◆ DATA ◆
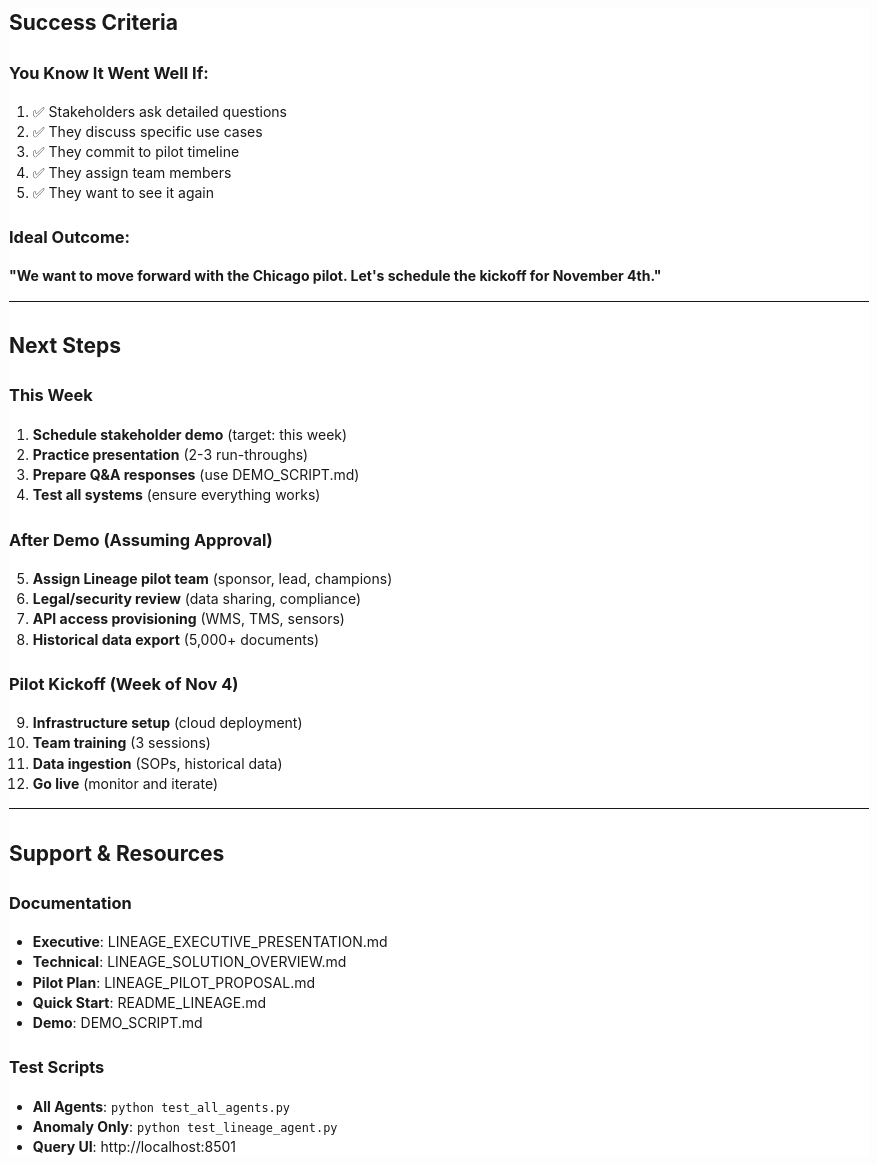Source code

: 
## Success Criteria

### You Know It Went Well If:
1. ✅ Stakeholders ask detailed questions
2. ✅ They discuss specific use cases
3. ✅ They commit to pilot timeline
4. ✅ They assign team members
5. ✅ They want to see it again

### Ideal Outcome:
**"We want to move forward with the Chicago pilot. Let's schedule the kickoff for November 4th."**

---

## Next Steps

### This Week
1. **Schedule stakeholder demo** (target: this week)
2. **Practice presentation** (2-3 run-throughs)
3. **Prepare Q&A responses** (use DEMO_SCRIPT.md)
4. **Test all systems** (ensure everything works)

### After Demo (Assuming Approval)
5. **Assign Lineage pilot team** (sponsor, lead, champions)
6. **Legal/security review** (data sharing, compliance)
7. **API access provisioning** (WMS, TMS, sensors)
8. **Historical data export** (5,000+ documents)

### Pilot Kickoff (Week of Nov 4)
9. **Infrastructure setup** (cloud deployment)
10. **Team training** (3 sessions)
11. **Data ingestion** (SOPs, historical data)
12. **Go live** (monitor and iterate)

---

## Support & Resources

### Documentation
- **Executive**: LINEAGE_EXECUTIVE_PRESENTATION.md
- **Technical**: LINEAGE_SOLUTION_OVERVIEW.md
- **Pilot Plan**: LINEAGE_PILOT_PROPOSAL.md
- **Quick Start**: README_LINEAGE.md
- **Demo**: DEMO_SCRIPT.md

### Test Scripts
- **All Agents**: `python test_all_agents.py`
- **Anomaly Only**: `python test_lineage_agent.py`
- **Query UI**: http://localhost:8501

◆ TASK INSTRUCTIONS ◆
Turn the lines in the entry above, from the line with "### After Demo (Assuming Approval)" to the line with "8. **Historical data", both included, into a numbered list, skipping any blank lines.

◆ REPLY TO THE EXERCISE ◆
1. ### After Demo (Assuming Approval)
2. 5. **Assign Lineage pilot team** (sponsor, lead, champions)
3. 6. **Legal/security review** (data sharing, compliance)
4. 7. **API access provisioning** (WMS, TMS, sensors)
5. 8. **Historical data export** (5,000+ documents)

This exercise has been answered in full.